**YOUR TASK**
Up to and including the line that holds "Figure 2. Methodology", copy every line of the records below exactly, starting at the first; leave pictures out.

**RECORDS SHOWN**
= = = = = = =

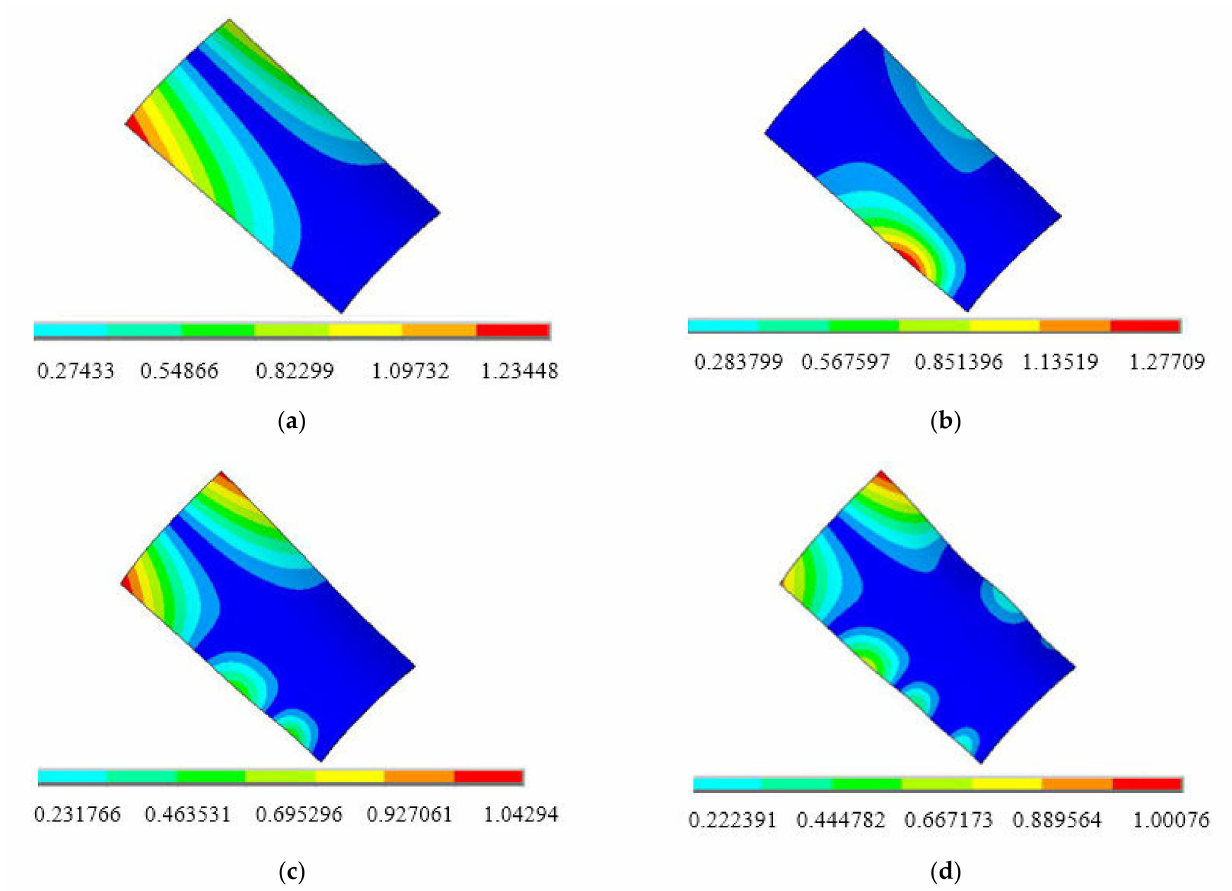
Figure 11. The nonlinear buckling modes of the blades [1]. ( a ) The first-order; ( b ) the second-order; ( c ) the third-order mode; and ( d ) the fourth-order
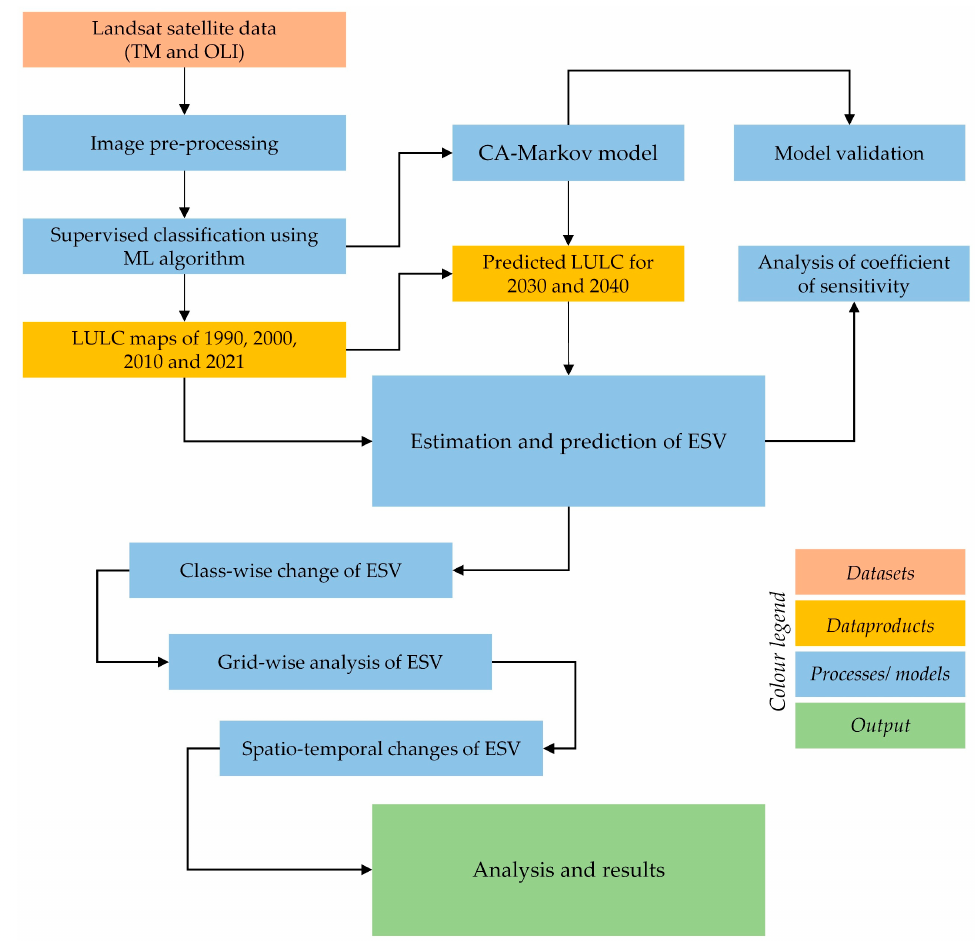
Figure 2. Methodology flowchart adopted in the study. Table 2. Description of ecosystem service coefficient as per Costanza et al. (1997,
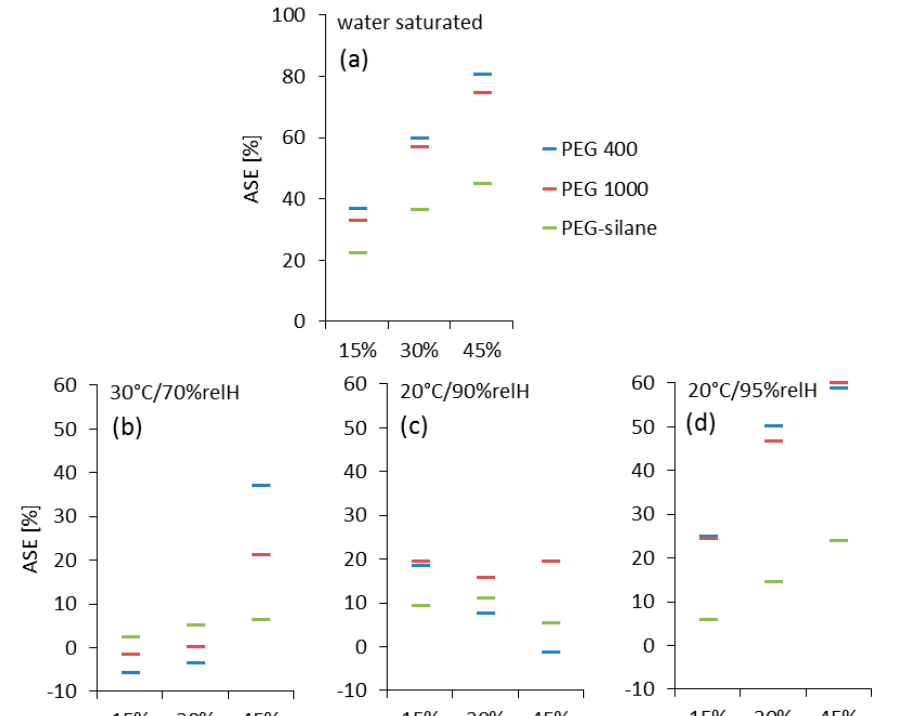
Figure 6. ASE values of treated oak wood in water saturated state ( a ) and different climate conditions ( b – d ), based on transversal swelling. The climate conditions in ( b , c ) correspond to approximately 11%, 16% and 20% wood equilibrium moisture content.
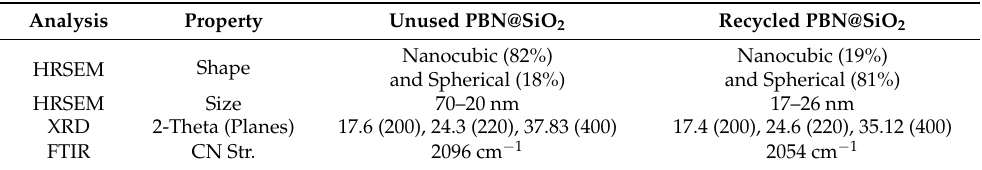
Figure 12. Analysis of recycled PBN@SiO 2 following acid treatment. ( A ) An alteration in nanoparticle morphology as identified through SEM imaging, ( B ) A decrease in particle size (26 nm) as calculated from the displayed histogram, ( C ) Minor shift in peak position with similar planes as identified through XRD analysis, ( D ) Spectrum with the entire anticipated element as detected by EDX, ( E ) Shift in CN stretching peak observed using FTIR. Table 4. Table with HRSEM, XRD and FTIR data displaying the variations between unused and recycled PBN@SiO 2 .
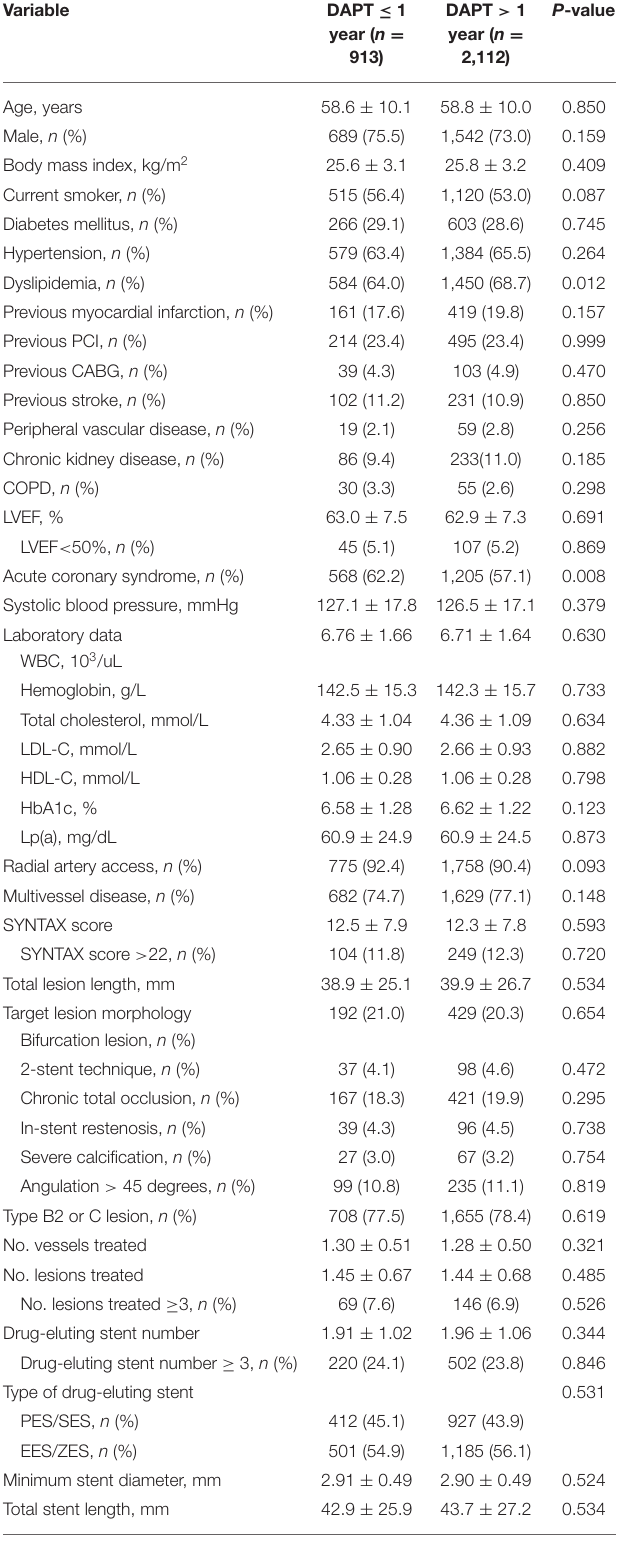
TABLE 1 | Baseline patient, angiographic, and procedural characteristics according to DAPT time.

= = = = = = =

**EXPECTED ANSWER**
Figure 11. The nonlinear buckling modes of the blades [1]. ( a ) The first-order; ( b ) the second-order; ( c ) the third-order mode; and ( d ) the fourth-order
Figure 2. Methodology flowchart adopted in the study. Table 2. Description of ecosystem service coefficient as per Costanza et al. (1997,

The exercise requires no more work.